The disease regulation genes were identified from the GeneCards database. This paper concentrated on analyzing 20 genes out of the total 1530 genes, which were identified as being most relevant and included in the transcriptome based on the Relevance*Score. We found that the genes, including ATM, BRCA2, CASP10, and CCND, significantly differ between the two patient groups (Figure 6(G)). Further, we have carried out cross-correlation by comparing the above-identified genes with the disease-regulated genes. The changes in the expression of the key genes were found to be statistically significant with the changes in the disease-regulated genes. In particular, CD70 and HLA-B showed a very significant direct association (r = 0.829, P = 6.3×10⁻⁶), whereas FXYD2 and CASP10 had a significant negative relationship (r = −0.705, P = 0.00052) (Figure 6(H)).

We finally used the mircode database to perform reverse prediction analysis of the key genes, which revealed 64 miRNAs and 142 total mRNA/miRNA interaction pairs. These relationships were shown in Cytoscape (see Supplemental Figure S6A). In the present study, we were interested in the direction of the key genes as the gene set and found out that several common processes, such as transcription factors control them. To pursue these regulation mechanisms, cumulative recovery curves of the transcription factors were performed on the enrichment analysis (Supplemental Figure S6B). Using the Motif-TF annotation and selection, it is evident that the highest value of NES = 5.52 belongs to cisbp__M4723. All the enriched motifs and the transcription factors related to the essential genes have been included here (Supplemental Figure S6C).

Expression profiles of key genes in spatial transcriptome data and developmental trajectories in spatial transcriptome data

This study analyzed the expression of key genes within the spatial transcriptome, highlighting the expression abundance of C4A, CD70, FXYD2, SERPINA1, SERPINE1, and TUBB6 across 12 spatial transcriptome datasets (Supplemental Figure S7A–F). We extracted key cellular macrophages from the spatial transcriptome in our quasi-chronological analysis. Initially, we calculated the similarity between cells to construct a cell differentiation trajectory. In this way, we created a diagram of cell differentiation throughout time, which helps when studying cell differentiation and active genes at a certain time. Therefore, we generated pseudo-time values (pseudotime is computed by Monocle2 using cell gene expression data, which represents the order of cell developmental stages) and Seurat clusters of cells and created images of the same (Figure 7(A) and (B)). These images represent the dynamics of the expression of those genes during the pseudotime from the start to the end (Figure 7(C)). Additionally, we incorporated pseudotime mapping into the images presented in H&E (Supplemental Figure S8 and Figure 7(D)). This integration of spatial and pseudotemporal data provides crucial insights into how the local microenvironment spatially orchestrates macrophage functional programming, potentially influencing disease progression and response at specific anatomical sites.

Figure 7.

■ **Your task**: Resume the gene expression passage at the point where it stops and carry it forward. The rows that come next are separate material and have no connection to the gene expression passage.

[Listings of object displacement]

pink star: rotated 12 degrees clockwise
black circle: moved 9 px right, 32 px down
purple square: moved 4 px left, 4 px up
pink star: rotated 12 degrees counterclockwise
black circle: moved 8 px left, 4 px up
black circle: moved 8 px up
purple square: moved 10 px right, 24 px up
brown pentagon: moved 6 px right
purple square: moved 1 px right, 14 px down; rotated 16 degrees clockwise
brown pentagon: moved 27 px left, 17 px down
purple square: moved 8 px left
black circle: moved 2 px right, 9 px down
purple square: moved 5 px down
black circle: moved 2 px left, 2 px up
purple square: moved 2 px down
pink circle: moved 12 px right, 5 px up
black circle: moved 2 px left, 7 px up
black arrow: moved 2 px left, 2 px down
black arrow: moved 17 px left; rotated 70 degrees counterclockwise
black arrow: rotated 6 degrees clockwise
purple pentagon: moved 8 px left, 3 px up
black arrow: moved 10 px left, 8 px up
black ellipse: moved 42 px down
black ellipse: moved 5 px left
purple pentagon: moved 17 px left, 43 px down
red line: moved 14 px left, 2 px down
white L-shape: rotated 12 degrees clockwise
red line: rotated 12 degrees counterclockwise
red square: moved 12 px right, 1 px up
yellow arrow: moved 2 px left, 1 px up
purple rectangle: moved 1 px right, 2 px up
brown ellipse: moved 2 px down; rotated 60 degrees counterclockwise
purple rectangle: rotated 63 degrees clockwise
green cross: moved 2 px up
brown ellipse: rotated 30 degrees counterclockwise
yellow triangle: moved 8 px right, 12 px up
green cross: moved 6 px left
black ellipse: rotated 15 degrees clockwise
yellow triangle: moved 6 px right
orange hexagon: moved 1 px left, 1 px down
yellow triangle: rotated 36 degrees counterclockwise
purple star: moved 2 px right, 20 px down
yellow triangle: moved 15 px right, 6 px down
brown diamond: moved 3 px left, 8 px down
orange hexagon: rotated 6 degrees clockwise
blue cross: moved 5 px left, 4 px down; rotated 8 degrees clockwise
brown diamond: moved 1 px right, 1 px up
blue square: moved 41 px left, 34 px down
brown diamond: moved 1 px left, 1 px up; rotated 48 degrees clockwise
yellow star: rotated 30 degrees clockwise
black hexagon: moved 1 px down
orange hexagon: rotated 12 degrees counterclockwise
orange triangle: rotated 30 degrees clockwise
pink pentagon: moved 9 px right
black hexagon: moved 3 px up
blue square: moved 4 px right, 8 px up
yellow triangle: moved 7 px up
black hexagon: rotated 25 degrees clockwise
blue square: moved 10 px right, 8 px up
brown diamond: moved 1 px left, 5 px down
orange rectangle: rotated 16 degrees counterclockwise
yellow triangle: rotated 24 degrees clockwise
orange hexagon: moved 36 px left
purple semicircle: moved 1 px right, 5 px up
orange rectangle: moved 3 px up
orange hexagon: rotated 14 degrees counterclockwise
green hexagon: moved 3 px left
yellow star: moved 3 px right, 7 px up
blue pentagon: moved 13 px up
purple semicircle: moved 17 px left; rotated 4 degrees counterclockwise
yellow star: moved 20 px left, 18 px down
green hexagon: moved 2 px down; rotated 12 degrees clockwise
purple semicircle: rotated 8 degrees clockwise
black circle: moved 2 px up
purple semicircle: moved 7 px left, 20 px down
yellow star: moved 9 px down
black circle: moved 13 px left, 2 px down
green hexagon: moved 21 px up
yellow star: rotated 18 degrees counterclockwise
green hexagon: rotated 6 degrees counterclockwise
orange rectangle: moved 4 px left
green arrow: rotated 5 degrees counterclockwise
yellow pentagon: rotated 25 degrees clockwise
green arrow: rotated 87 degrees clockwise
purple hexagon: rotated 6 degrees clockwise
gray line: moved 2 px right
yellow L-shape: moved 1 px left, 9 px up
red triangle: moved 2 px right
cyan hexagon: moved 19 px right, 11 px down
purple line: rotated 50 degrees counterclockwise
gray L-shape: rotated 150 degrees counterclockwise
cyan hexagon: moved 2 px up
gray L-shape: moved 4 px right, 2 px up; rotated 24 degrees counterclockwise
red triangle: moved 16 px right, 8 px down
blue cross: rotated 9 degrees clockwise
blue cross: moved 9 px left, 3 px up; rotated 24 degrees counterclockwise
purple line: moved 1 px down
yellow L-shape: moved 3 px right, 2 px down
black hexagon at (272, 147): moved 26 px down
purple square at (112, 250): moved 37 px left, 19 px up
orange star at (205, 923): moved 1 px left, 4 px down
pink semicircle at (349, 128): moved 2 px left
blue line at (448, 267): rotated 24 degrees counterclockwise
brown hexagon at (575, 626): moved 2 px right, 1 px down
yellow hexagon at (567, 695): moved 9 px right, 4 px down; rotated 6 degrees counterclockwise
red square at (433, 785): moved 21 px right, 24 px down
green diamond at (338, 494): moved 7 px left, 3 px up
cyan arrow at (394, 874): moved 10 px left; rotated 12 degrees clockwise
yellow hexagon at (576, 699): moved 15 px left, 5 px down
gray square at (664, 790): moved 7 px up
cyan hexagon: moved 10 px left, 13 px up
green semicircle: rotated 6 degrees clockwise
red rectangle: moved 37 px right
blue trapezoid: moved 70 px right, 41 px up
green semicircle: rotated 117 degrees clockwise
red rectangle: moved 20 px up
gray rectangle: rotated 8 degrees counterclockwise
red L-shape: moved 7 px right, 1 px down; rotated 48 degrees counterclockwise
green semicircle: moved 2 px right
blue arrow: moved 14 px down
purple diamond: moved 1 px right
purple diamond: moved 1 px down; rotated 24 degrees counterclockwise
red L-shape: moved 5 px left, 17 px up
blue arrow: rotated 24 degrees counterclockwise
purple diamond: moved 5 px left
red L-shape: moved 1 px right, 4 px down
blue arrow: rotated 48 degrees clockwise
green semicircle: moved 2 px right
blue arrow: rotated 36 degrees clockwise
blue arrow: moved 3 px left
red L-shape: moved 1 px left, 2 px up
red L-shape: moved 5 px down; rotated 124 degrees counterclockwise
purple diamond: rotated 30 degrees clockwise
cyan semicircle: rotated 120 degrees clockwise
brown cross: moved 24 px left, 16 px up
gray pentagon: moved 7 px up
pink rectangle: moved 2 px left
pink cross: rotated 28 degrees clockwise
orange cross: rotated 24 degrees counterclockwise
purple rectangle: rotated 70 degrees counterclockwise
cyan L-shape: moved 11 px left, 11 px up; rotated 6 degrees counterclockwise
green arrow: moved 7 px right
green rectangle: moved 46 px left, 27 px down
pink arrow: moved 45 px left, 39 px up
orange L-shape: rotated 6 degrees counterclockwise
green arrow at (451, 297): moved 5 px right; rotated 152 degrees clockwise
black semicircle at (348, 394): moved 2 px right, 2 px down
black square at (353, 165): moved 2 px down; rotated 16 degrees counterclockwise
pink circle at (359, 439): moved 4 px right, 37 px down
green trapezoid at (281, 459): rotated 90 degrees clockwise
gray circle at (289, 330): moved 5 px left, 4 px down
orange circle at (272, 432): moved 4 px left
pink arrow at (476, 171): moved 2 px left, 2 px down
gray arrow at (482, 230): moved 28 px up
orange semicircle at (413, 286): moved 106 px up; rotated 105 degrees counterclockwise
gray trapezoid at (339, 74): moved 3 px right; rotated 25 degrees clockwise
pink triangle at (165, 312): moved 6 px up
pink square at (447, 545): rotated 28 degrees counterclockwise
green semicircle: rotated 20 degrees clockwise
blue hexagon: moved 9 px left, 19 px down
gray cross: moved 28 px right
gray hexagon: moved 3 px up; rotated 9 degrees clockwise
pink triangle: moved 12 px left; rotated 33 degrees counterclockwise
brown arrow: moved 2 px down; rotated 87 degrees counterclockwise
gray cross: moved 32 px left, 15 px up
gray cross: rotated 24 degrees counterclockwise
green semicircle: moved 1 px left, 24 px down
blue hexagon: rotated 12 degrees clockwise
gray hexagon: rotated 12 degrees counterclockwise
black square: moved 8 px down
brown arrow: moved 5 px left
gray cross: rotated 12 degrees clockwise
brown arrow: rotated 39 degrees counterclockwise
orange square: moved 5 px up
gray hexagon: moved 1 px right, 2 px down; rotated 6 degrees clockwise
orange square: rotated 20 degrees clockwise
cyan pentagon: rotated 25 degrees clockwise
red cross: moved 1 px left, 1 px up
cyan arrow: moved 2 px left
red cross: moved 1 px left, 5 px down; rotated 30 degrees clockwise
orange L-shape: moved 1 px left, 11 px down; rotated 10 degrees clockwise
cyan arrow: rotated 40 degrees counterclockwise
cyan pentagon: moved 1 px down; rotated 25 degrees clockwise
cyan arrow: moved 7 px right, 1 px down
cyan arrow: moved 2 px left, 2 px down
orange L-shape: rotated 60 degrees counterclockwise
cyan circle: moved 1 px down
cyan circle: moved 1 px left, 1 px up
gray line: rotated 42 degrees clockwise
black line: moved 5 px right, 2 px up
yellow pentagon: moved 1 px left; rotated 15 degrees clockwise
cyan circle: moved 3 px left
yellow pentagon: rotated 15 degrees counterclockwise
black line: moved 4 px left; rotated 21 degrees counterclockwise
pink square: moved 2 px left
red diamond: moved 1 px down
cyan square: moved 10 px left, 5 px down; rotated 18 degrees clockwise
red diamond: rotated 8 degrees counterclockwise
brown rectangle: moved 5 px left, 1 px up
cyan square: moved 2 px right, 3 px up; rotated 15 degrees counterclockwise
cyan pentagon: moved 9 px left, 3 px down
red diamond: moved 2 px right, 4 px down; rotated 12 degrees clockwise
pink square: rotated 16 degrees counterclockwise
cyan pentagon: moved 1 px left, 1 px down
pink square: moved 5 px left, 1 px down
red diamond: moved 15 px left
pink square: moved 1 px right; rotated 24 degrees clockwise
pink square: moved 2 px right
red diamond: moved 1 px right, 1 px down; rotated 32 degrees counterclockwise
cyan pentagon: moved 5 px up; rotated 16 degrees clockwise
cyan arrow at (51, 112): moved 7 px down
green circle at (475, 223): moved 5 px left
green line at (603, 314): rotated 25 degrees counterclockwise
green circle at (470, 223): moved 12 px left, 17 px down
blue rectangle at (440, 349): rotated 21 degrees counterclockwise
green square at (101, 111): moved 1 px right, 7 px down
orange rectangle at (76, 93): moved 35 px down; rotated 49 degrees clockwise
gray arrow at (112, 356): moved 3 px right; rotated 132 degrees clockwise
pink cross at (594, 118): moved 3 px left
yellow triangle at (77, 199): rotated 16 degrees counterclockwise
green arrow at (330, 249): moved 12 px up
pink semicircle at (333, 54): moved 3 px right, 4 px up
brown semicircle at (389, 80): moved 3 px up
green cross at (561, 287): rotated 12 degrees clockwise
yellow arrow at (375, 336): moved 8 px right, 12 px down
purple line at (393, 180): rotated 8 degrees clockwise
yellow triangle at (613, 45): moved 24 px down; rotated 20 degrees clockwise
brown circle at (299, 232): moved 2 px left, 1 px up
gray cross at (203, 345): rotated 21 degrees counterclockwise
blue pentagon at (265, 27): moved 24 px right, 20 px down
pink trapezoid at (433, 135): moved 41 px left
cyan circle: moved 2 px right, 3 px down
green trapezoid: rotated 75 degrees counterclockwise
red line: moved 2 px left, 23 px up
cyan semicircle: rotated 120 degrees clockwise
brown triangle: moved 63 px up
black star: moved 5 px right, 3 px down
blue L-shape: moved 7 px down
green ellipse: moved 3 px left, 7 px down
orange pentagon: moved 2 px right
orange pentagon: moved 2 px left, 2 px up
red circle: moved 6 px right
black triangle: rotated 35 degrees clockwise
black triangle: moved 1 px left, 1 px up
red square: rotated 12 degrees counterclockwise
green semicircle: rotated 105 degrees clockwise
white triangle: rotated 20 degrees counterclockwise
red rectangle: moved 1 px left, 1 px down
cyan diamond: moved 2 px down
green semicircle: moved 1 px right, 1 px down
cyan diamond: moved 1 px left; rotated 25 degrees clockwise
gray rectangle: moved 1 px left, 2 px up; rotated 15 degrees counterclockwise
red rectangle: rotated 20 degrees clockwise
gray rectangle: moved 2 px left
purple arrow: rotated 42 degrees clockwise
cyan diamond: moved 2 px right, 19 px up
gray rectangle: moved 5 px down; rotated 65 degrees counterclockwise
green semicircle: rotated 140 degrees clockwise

■ **Solved exercise**:
Correlation between cell development trajectories and metabolic pathways. (A–B) The scatter plots show a Quasi-temporal analysis of cells and developmental trajectories. (C) The images show the relationship between key gene expression and cell development locus. (D) The pseudotime is mapped onto the H&E images in 12 spatial transcriptomics samples.

Validation using a TMA

To validate the contribution of key genes to RCC risk, we selected C4A and SERPINA1 from a pool of six candidate genes, as they were the only two significantly associated with an increased risk of RCC. Immunofluorescence staining was performed on a TMA (HKidE180Su04), which included samples from 93 patients, among which 87 cases contained both cancerous and adjacent non-cancerous tissues. Comparative analysis of C4A expression levels in these 87 patients revealed significantly higher expression in tumor tissues compared to adjacent normal tissues (Figure 8(A) and (B)). A similar pattern was observed for SERPINA1, showing consistent overexpression in cancerous regions (Figure 8(C) and (D)).

Figure 8.

Analysis of C4A and SERPINA1 expression by immunofluorescence staining on tissue microarrays (TMA) (A and C) Representative images of C4A or SERPINA1 immunofluorescence staining on the TMA. (B and D) Comparison of C4A or SERPINA1 expression between tumor and adjacent normal tissues on the TMA.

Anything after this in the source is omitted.